### WORK TO BE COMPLETED
I would like every record reproduced exactly, with the pictures left out.

*** GIVEN ENTRIES ***

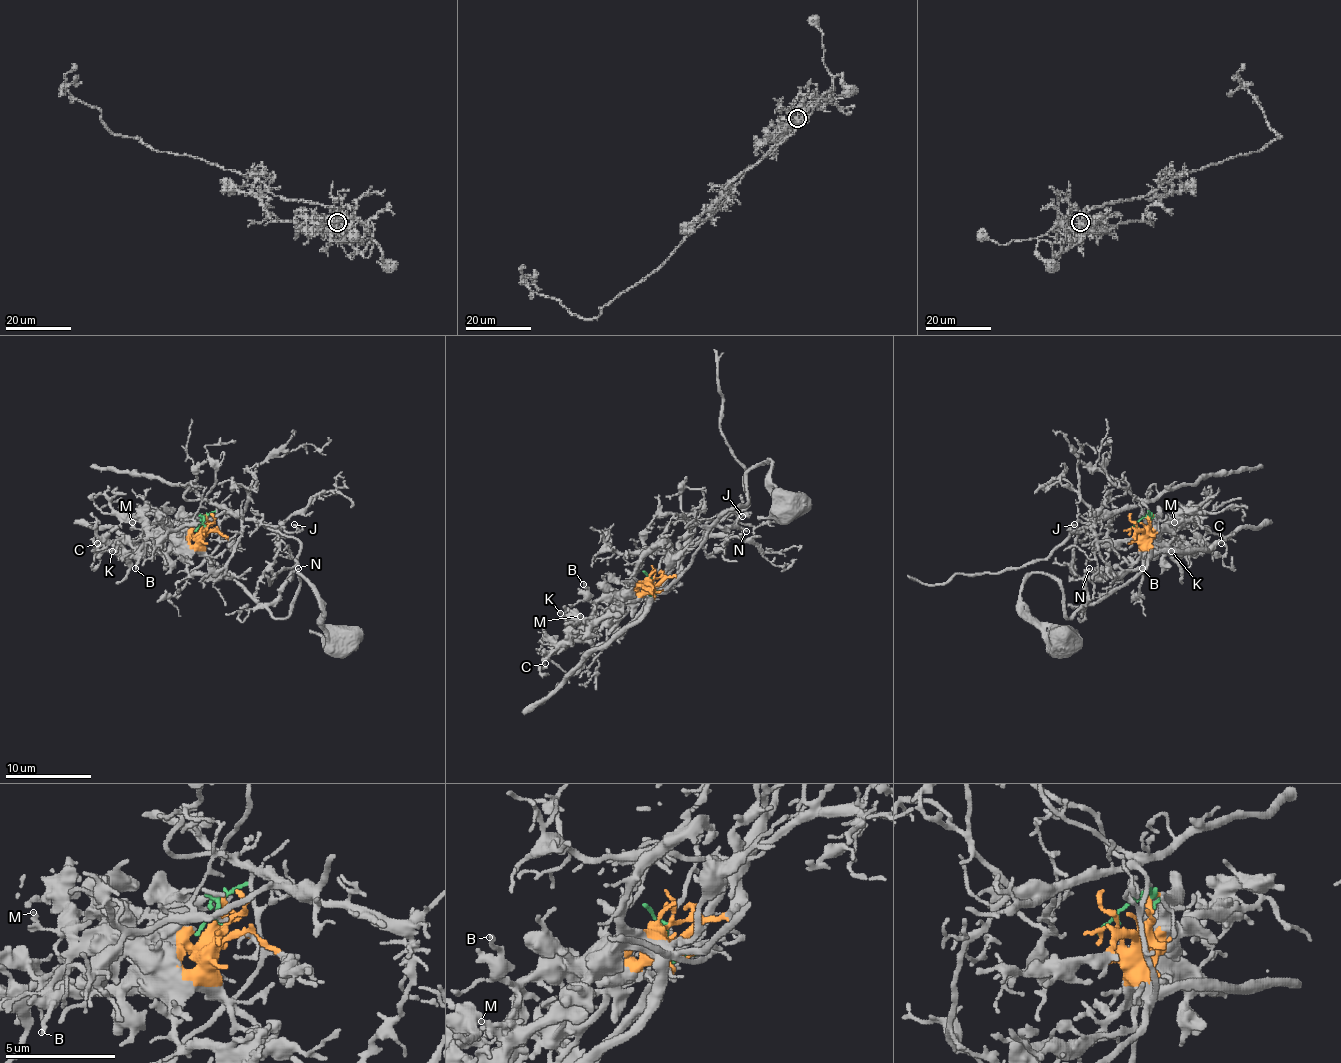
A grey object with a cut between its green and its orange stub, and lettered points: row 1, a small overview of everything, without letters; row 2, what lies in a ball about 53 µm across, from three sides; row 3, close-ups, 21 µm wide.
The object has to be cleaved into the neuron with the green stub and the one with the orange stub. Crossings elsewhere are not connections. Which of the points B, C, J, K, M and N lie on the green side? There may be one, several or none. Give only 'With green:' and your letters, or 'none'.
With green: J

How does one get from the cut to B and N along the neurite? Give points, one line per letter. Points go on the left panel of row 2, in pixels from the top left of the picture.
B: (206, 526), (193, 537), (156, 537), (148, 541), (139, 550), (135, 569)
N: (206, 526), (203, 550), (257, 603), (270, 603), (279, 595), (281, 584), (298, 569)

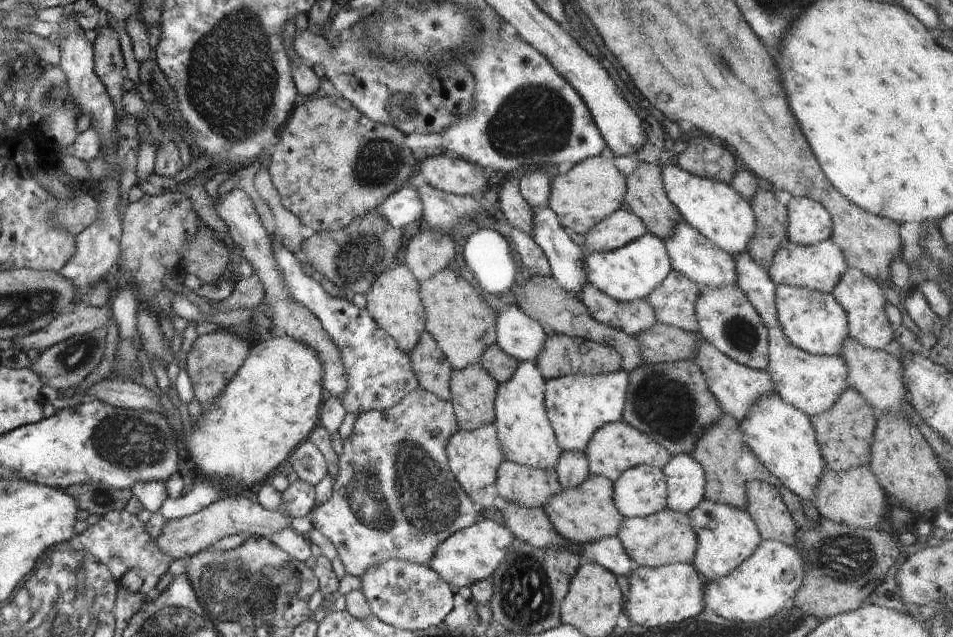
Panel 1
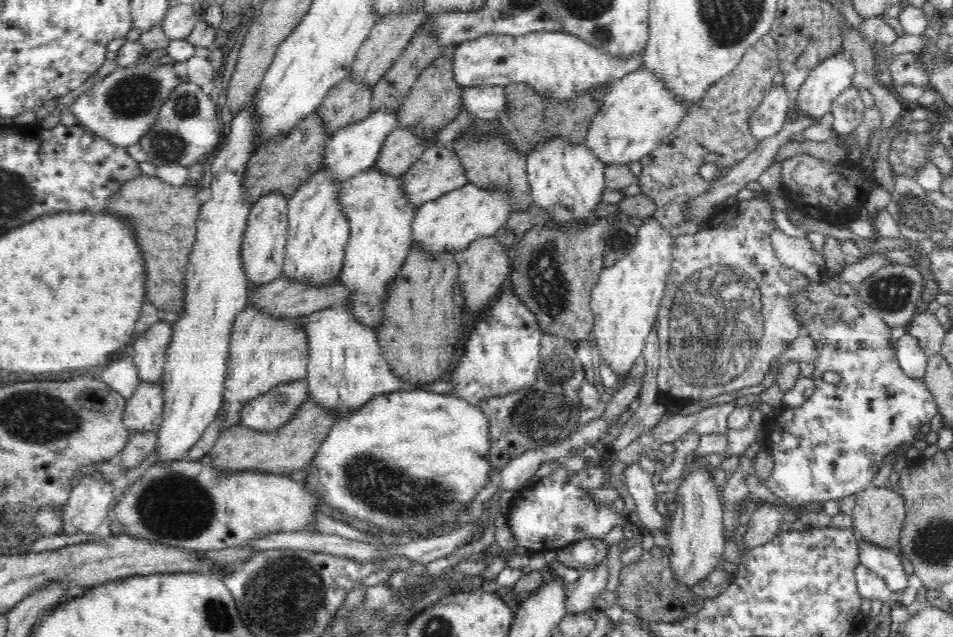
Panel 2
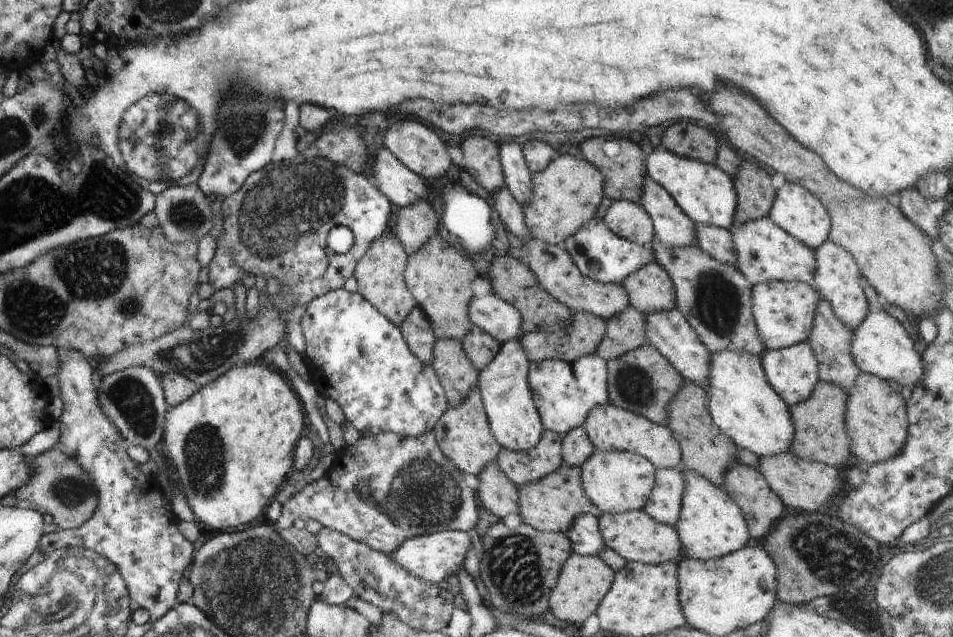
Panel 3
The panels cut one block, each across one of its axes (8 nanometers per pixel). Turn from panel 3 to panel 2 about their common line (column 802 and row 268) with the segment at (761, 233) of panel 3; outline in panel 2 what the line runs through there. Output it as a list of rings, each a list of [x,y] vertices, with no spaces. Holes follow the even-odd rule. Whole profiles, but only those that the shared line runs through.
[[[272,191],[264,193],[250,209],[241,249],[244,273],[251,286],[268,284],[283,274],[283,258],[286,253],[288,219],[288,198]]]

*** End of GIVEN ENTRIES ***

### TASK RESPONSE
A grey object with a cut between its green and its orange stub, and lettered points: row 1, a small overview of everything, without letters; row 2, what lies in a ball about 53 µm across, from three sides; row 3, close-ups, 21 µm wide.
The object has to be cleaved into the neuron with the green stub and the one with the orange stub. Crossings elsewhere are not connections. Which of the points B, C, J, K, M and N lie on the green side? There may be one, several or none. Give only 'With green:' and your letters, or 'none'.
With green: J

How does one get from the cut to B and N along the neurite? Give points, one line per letter. Points go on the left panel of row 2, in pixels from the top left of the picture.
B: (206, 526), (193, 537), (156, 537), (148, 541), (139, 550), (135, 569)
N: (206, 526), (203, 550), (257, 603), (270, 603), (279, 595), (281, 584), (298, 569)

Panel 1
Panel 2
Panel 3
The panels cut one block, each across one of its axes (8 nanometers per pixel). Turn from panel 3 to panel 2 about their common line (column 802 and row 268) with the segment at (761, 233) of panel 3; outline in panel 2 what the line runs through there. Output it as a list of rings, each a list of [x,y] vertices, with no spaces. Holes follow the even-odd rule. Whole profiles, but only those that the shared line runs through.
[[[272,191],[264,193],[250,209],[241,249],[244,273],[251,286],[268,284],[283,274],[283,258],[286,253],[288,219],[288,198]]]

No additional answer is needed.